Tree-based Methods

MSSC 6250 Statistical Machine Learning

Dr. Cheng-Han Yu
Department of Mathematical and Statistical Sciences
Marquette University

Tree-based Methods

Can be used for regression and classification.
IDEA: Segmenting the predictor space into many simple regions.
Simple, useful for interpretation, and has nice graphical representation.
Not competitive with the best supervised learning approaches in terms of prediction accuracy. (Large bias)
Combining a large number of trees (ensembles) often results in improvements in prediction accuracy, at the expense of some loss interpretation.

Decision Trees: Classification and Regression Trees (CART)

CART is a nonparametric method that recursively partitions the feature space into hyper-rectangular subsets (boxes), and make prediction on each subset.
Divide the predictor space — the set of possible values for \(X_1, X_2, \dots, X_p\) — into \(J\) distinct and non-overlapping regions, \(R_1, R_2, \dots, R_J\).

For every test point that falls into the region \(R_j\) , we make the same prediction:
- Regression: the mean of the response values for the training points in \(R_j\), i.e., \(\hat{y}_{R_j} = \sum_{k \in R_j} y_k / |R_j|\)
- Classification: the most commonly occurring class of training points in \(R_j\), i.e., \(\hat{y}_{R_j} = \underset{c}{\text{arg max}} \, \,\# (y_k = c)\), \(y_k \in R_j\).

Recursive Binary Splitting

Computationally infeasible to consider every possible partition of the feature space into arbitrary \(J\) boxes.

The recursive binary splitting is top-down and greedy:
- Top-down: begins at the top of the tree (the entire \(X\) space)
- Greedy: at each step, the best split is made at that particular step, rather than looking ahead and picking a split that will lead to a better tree in some future step.

Select \(X_j\) and a cutoff \(s\) so that splitting the predictor space into \(\{\mathbf{X}\mid X_j < s \}\) and \(\{\mathbf{X}\mid X_j \ge s \}\) leads to the greatest reduction in
- \(SS_{res}\) for regression
- Gini index, entropy or misclassification rate for classification
Repeatedly split one of the two previously identified regions until a stopping criterion is reached.

Classification Tree

KNN requires K and a distance measure.
SVM requires kernels.
Tree solves this by recursively partitioning the feature space using a binary splitting rule \(\mathbf{1}\{x \le c \}\)
0: Red; 1: Blue

Classification Tree

If \(x_2 < -0.64\), \(y = 0\).

Classification Tree

If \(x_2 \ge -0.64\) and \(x_1 \ge 0.69\), \(y = 0\).

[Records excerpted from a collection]
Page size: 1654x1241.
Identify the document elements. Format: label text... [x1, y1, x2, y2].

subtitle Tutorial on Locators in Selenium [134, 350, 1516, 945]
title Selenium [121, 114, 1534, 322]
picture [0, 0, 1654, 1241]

● **Objectives**:
A - In the tree-based methods notes, what does a regression tree predict for a test point that falls into region \(R_j\)?
B - Using the tree-based methods notes, explain why recursive binary splitting is used instead of considering every possible partition of the feature space, and in what sense it is greedy.
C - From the tree-based methods notes, extract the passage from "For every test" up to and including "arbitrary \(J\) boxes.".
The listing is separate material and is unrelated to the tree-based methods notes.

● **Answers for the tasks**:
A - It predicts the mean of the response values for the training points in \(R_j\).

B - Considering every possible partition of the feature space into arbitrary \(J\) boxes is computationally infeasible, so the space is split recursively in a top-down way. It is greedy because at each step it makes the best split for that particular step rather than looking ahead for a split that would lead to a better tree in some future step.

C -
For every test point that falls into the region \(R_j\) , we make the same prediction:
- Regression: the mean of the response values for the training points in \(R_j\), i.e., \(\hat{y}_{R_j} = \sum_{k \in R_j} y_k / |R_j|\)
- Classification: the most commonly occurring class of training points in \(R_j\), i.e., \(\hat{y}_{R_j} = \underset{c}{\text{arg max}} \, \,\# (y_k = c)\), \(y_k \in R_j\).

Recursive Binary Splitting

Computationally infeasible to consider every possible partition of the feature space into arbitrary \(J\) boxes.